Nelle ultime settimane si è assistito ad un repentino rialzo dei tassi di mercato. Dopo un prolungato periodo di tassi eccezionalmente bassi, si sta tornando a valori più vicini alle medie di lungo periodo e la prospettiva è quella di probabili ulteriori incrementi nei prossimi mesi. In uno scenario in così rapida evoluzione, i mutuatari si domandano se sia opportuno stipulare un mutuo a tasso fisso oppure variabile, una scelta che non si poneva fino a pochi mesi fa quando il tasso fisso sembrava essere la scelta più rassicurante e probabilmente conveniente nel lungo termine. Che fare oggi?
Come si determina il tasso di un mutuo?

▶ **Richiesta A**: Nel brano sui mutui, che cosa è successo ai tassi di mercato nelle ultime settimane?
▶ **Richiesta B**: Ricopia dal brano sui mutui la parte che comincia con "Nelle ultime settimane" e va avanti fino a "di un mutuo?".
Le righe che seguono sono materiale a parte, slegato dal brano.

▶ **Dati disponibili**:

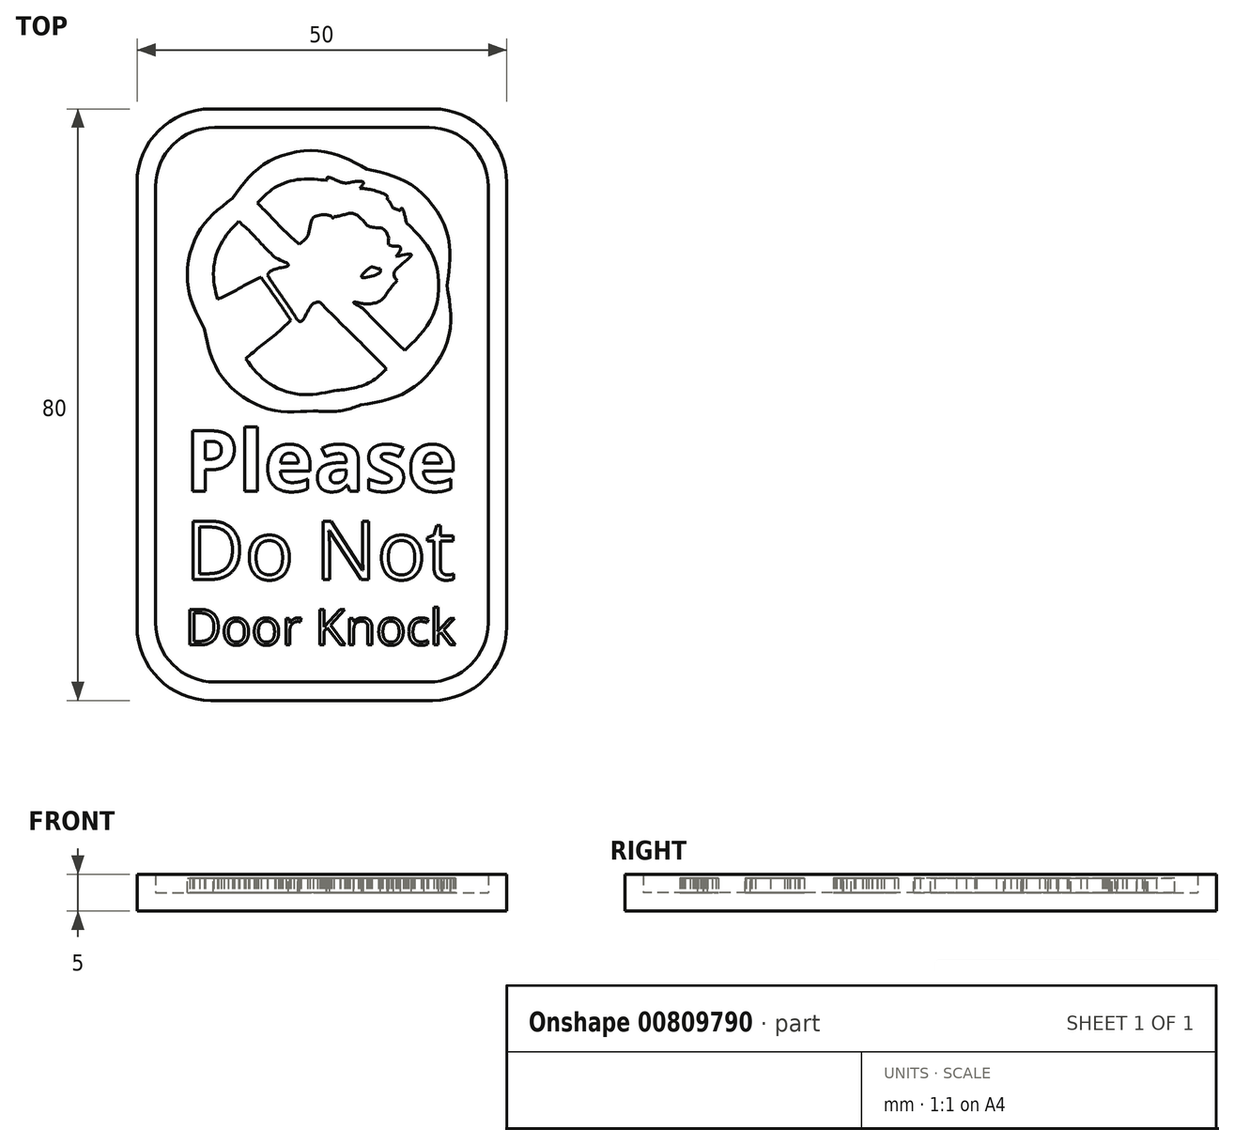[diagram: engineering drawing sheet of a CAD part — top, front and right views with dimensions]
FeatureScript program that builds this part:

▶ **Risultato corretto A**: C'è stato un repentino rialzo dei tassi di mercato.

▶ **Risultato corretto B**:
Nelle ultime settimane si è assistito ad un repentino rialzo dei tassi di mercato. Dopo un prolungato periodo di tassi eccezionalmente bassi, si sta tornando a valori più vicini alle medie di lungo periodo e la prospettiva è quella di probabili ulteriori incrementi nei prossimi mesi. In uno scenario in così rapida evoluzione, i mutuatari si domandano se sia opportuno stipulare un mutuo a tasso fisso oppure variabile, una scelta che non si poneva fino a pochi mesi fa quando il tasso fisso sembrava essere la scelta più rassicurante e probabilmente conveniente nel lungo termine. Che fare oggi?
Come si determina il tasso di un mutuo?